◆ Requirement
Repeat only part of the entries. Start at the line that has "bowl: present [263,197,315,229]" and keep going through the last line, exactly as given.

--------------------------------------------------

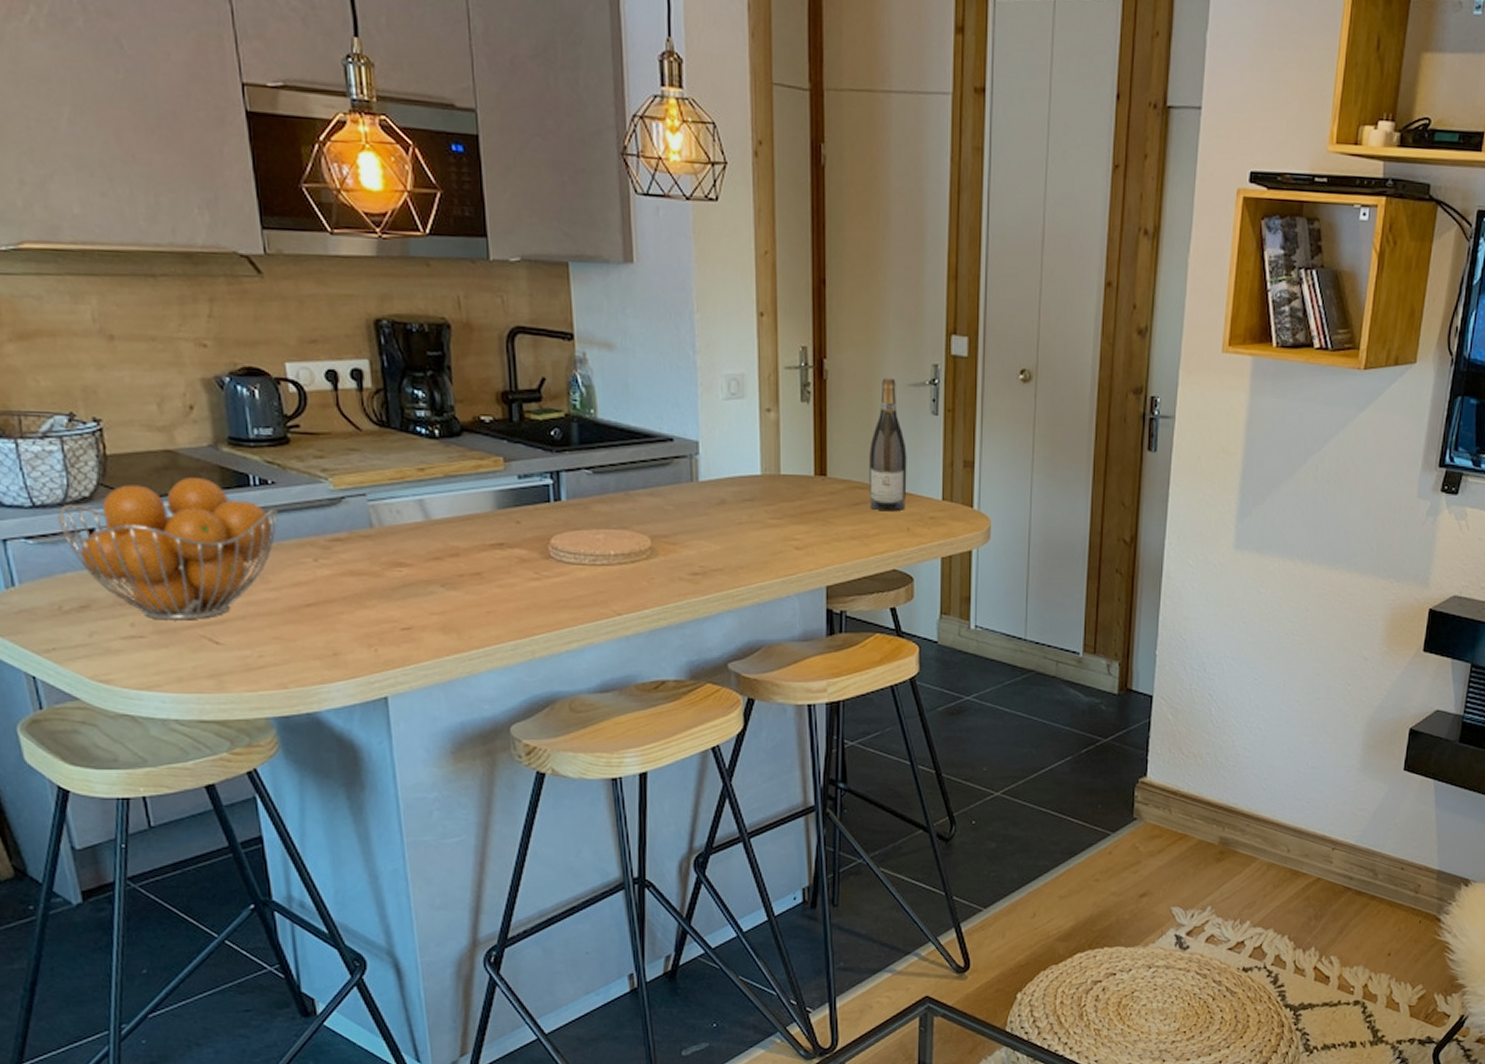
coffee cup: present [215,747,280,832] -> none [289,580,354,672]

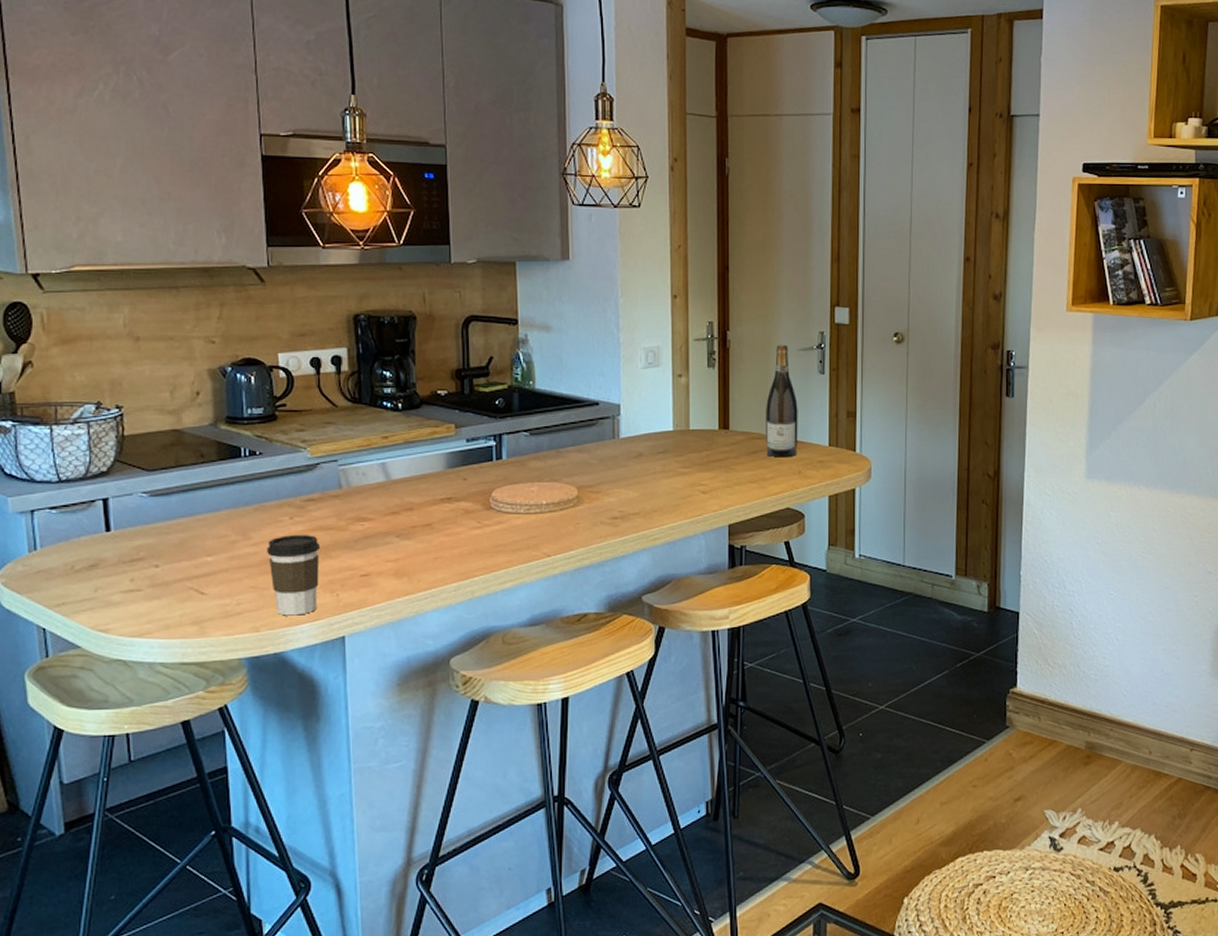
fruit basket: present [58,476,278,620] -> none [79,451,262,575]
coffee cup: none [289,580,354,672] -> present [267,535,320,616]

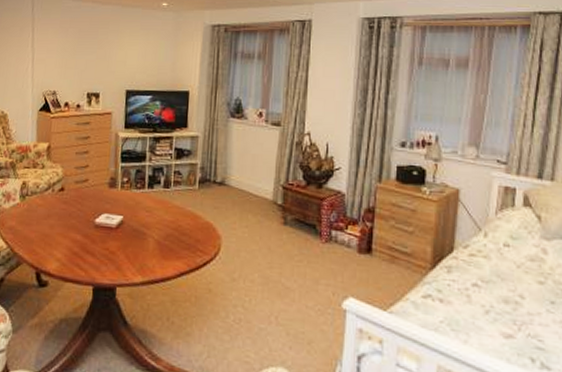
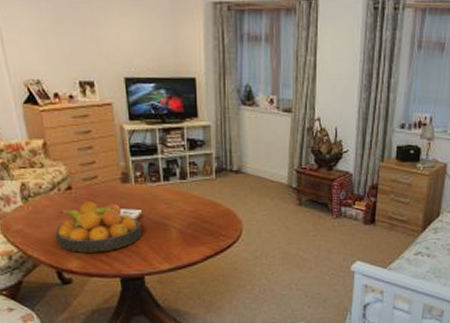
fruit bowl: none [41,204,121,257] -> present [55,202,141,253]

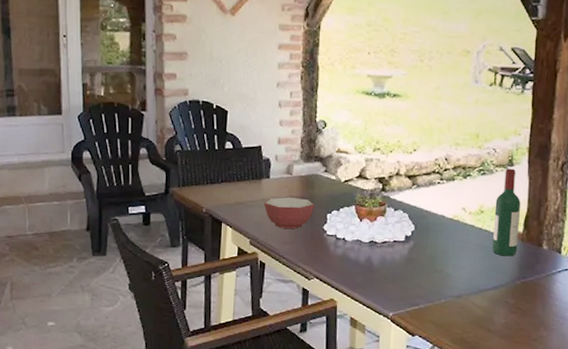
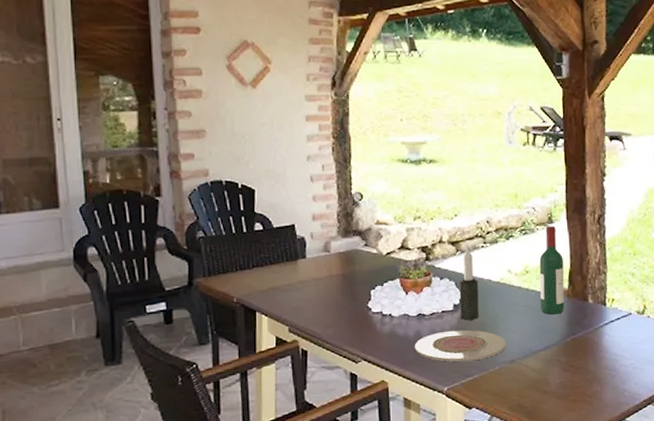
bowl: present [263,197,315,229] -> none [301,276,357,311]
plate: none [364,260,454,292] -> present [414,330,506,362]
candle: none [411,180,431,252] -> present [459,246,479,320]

--------------------------------------------------

◆ Exercise result
bowl: present [263,197,315,229] -> none [301,276,357,311]
plate: none [364,260,454,292] -> present [414,330,506,362]
candle: none [411,180,431,252] -> present [459,246,479,320]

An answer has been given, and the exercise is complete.